======== MATERIAL FOR THIS TASK ========

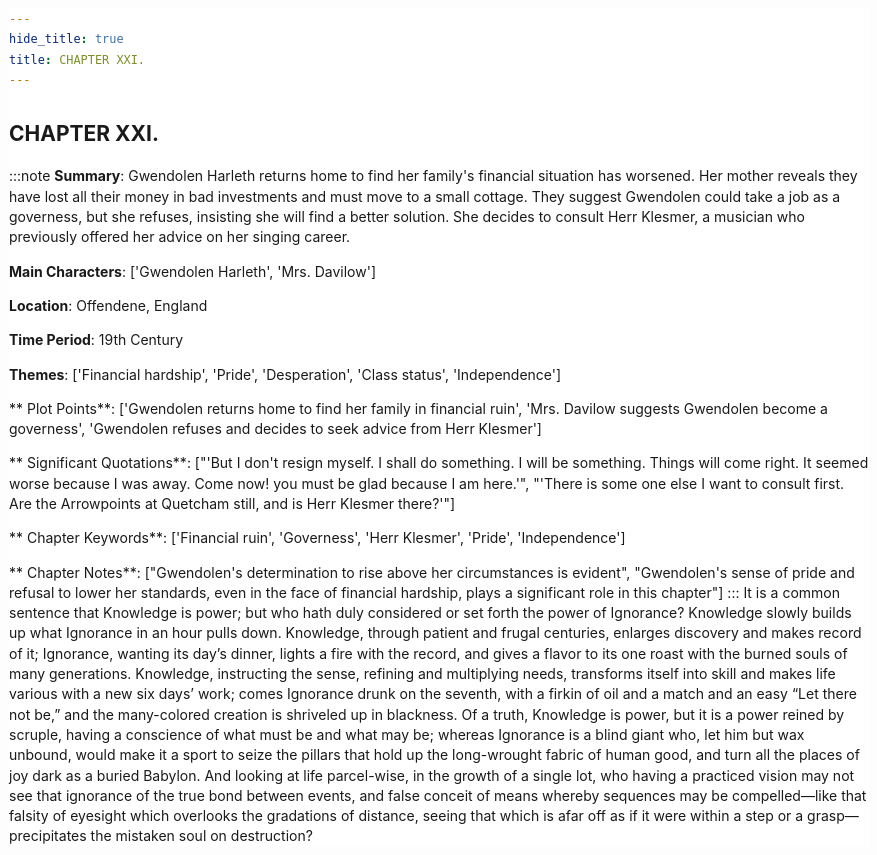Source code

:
 ```yaml
---
hide_title: true
title: CHAPTER XXI.
---
```

## CHAPTER XXI.
:::note
**Summary**:
Gwendolen Harleth returns home to find her family's financial situation has worsened. Her mother reveals they have lost all their money in bad investments and must move to a small cottage. They suggest Gwendolen could take a job as a governess, but she refuses, insisting she will find a better solution. She decides to consult Herr Klesmer, a musician who previously offered her advice on her singing career.

**Main Characters**:
['Gwendolen Harleth', 'Mrs. Davilow']

**Location**:
Offendene, England

**Time Period**:
19th Century

**Themes**:
['Financial hardship', 'Pride', 'Desperation', 'Class status', 'Independence']

** Plot Points**:
['Gwendolen returns home to find her family in financial ruin', 'Mrs. Davilow suggests Gwendolen become a governess', 'Gwendolen refuses and decides to seek advice from Herr Klesmer']

** Significant Quotations**:
["'But I don't resign myself. I shall do something. I will be something. Things will come right. It seemed worse because I was away. Come now! you must be glad because I am here.'", "'There is some one else I want to consult first. Are the Arrowpoints at Quetcham still, and is Herr Klesmer there?'"]

** Chapter Keywords**:
['Financial ruin', 'Governess', 'Herr Klesmer', 'Pride', 'Independence']

** Chapter Notes**:
["Gwendolen's determination to rise above her circumstances is evident", "Gwendolen's sense of pride and refusal to lower her standards, even in the face of financial hardship, plays a significant role in this chapter"]
:::
It is a common sentence that Knowledge is power; but who hath duly considered or set forth the power of Ignorance? Knowledge slowly builds up what Ignorance in an hour pulls down. Knowledge, through patient and frugal centuries, enlarges discovery and makes record of it; Ignorance, wanting its day’s dinner, lights a fire with the record, and gives a flavor to its one roast with the burned souls of many generations. Knowledge, instructing the sense, refining and multiplying needs, transforms itself into skill and makes life various with a new six days’ work; comes Ignorance drunk on the seventh, with a firkin of oil and a match and an easy “Let there not be,” and the many-colored creation is shriveled up in blackness. Of a truth, Knowledge is power, but it is a power reined by scruple, having a conscience of what must be and what may be; whereas Ignorance is a blind giant who, let him but wax unbound, would make it a sport to seize the pillars that hold up the long-wrought fabric of human good, and turn all the places of joy dark as a buried Babylon. And looking at life parcel-wise, in the growth of a single lot, who having a practiced vision may not see that ignorance of the true bond between events, and false conceit of means whereby sequences may be compelled—like that falsity of eyesight which overlooks the gradations of distance, seeing that which is afar off as if it were within a step or a grasp—precipitates the mistaken soul on destruction?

========

■ **YOUR INSTRUCTIONS**
Write out every line of the entries above exactly, and omit their pictures.

■ **TASK ANSWER**
Source code

:
 ```yaml
---
hide_title: true
title: CHAPTER XXI.
---
```

## CHAPTER XXI.
:::note
**Summary**:
Gwendolen Harleth returns home to find her family's financial situation has worsened. Her mother reveals they have lost all their money in bad investments and must move to a small cottage. They suggest Gwendolen could take a job as a governess, but she refuses, insisting she will find a better solution. She decides to consult Herr Klesmer, a musician who previously offered her advice on her singing career.

**Main Characters**:
['Gwendolen Harleth', 'Mrs. Davilow']

**Location**:
Offendene, England

**Time Period**:
19th Century

**Themes**:
['Financial hardship', 'Pride', 'Desperation', 'Class status', 'Independence']

** Plot Points**:
['Gwendolen returns home to find her family in financial ruin', 'Mrs. Davilow suggests Gwendolen become a governess', 'Gwendolen refuses and decides to seek advice from Herr Klesmer']

** Significant Quotations**:
["'But I don't resign myself. I shall do something. I will be something. Things will come right. It seemed worse because I was away. Come now! you must be glad because I am here.'", "'There is some one else I want to consult first. Are the Arrowpoints at Quetcham still, and is Herr Klesmer there?'"]

** Chapter Keywords**:
['Financial ruin', 'Governess', 'Herr Klesmer', 'Pride', 'Independence']

** Chapter Notes**:
["Gwendolen's determination to rise above her circumstances is evident", "Gwendolen's sense of pride and refusal to lower her standards, even in the face of financial hardship, plays a significant role in this chapter"]
:::
It is a common sentence that Knowledge is power; but who hath duly considered or set forth the power of Ignorance? Knowledge slowly builds up what Ignorance in an hour pulls down. Knowledge, through patient and frugal centuries, enlarges discovery and makes record of it; Ignorance, wanting its day’s dinner, lights a fire with the record, and gives a flavor to its one roast with the burned souls of many generations. Knowledge, instructing the sense, refining and multiplying needs, transforms itself into skill and makes life various with a new six days’ work; comes Ignorance drunk on the seventh, with a firkin of oil and a match and an easy “Let there not be,” and the many-colored creation is shriveled up in blackness. Of a truth, Knowledge is power, but it is a power reined by scruple, having a conscience of what must be and what may be; whereas Ignorance is a blind giant who, let him but wax unbound, would make it a sport to seize the pillars that hold up the long-wrought fabric of human good, and turn all the places of joy dark as a buried Babylon. And looking at life parcel-wise, in the growth of a single lot, who having a practiced vision may not see that ignorance of the true bond between events, and false conceit of means whereby sequences may be compelled—like that falsity of eyesight which overlooks the gradations of distance, seeing that which is afar off as if it were within a step or a grasp—precipitates the mistaken soul on destruction?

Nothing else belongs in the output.